◆ Directive: From the first line to the last, give the records again exactly and skip the pictures.
START Excerpted records
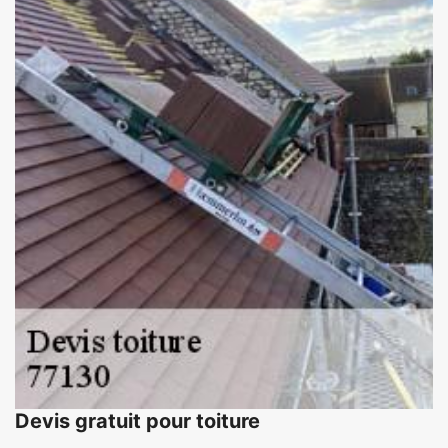
Devis gratuit pour toiture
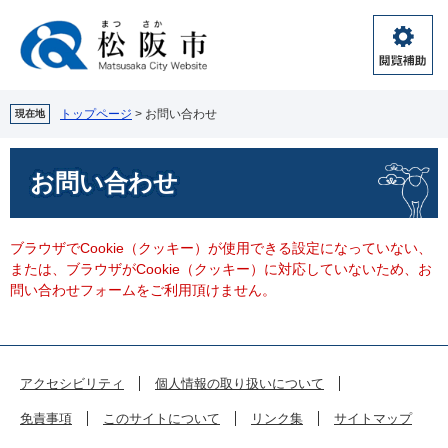
ペ
メ
ー
ニ
ジ
ュ
閲
の
ー
覧
先
を
補
頭
飛
トップページ
>
お問い合わせ
現在地
助
で
ば
す。
し
本
お問い合わせ
て
文
本
文
へ
ブラウザでCookie（クッキー）が使用できる設定になっていない、
または、ブラウザがCookie（クッキー）に対応していないため、お
問い合わせフォームをご利用頂けません。
アクセシビリティ
個人情報の取り扱いについて
免責事項
このサイトについて
リンク集
サイトマップ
END Excerpted records
◆ Task result:
Devis gratuit pour toiture
ペ
メ
ー
ニ
ジ
ュ
閲
の
ー
覧
先
を
補
頭
飛
トップページ
>
お問い合わせ
現在地
助
で
ば
す。
し
本
お問い合わせ
て
文
本
文
へ
ブラウザでCookie（クッキー）が使用できる設定になっていない、
または、ブラウザがCookie（クッキー）に対応していないため、お
問い合わせフォームをご利用頂けません。
アクセシビリティ
個人情報の取り扱いについて
免責事項
このサイトについて
リンク集
サイトマップ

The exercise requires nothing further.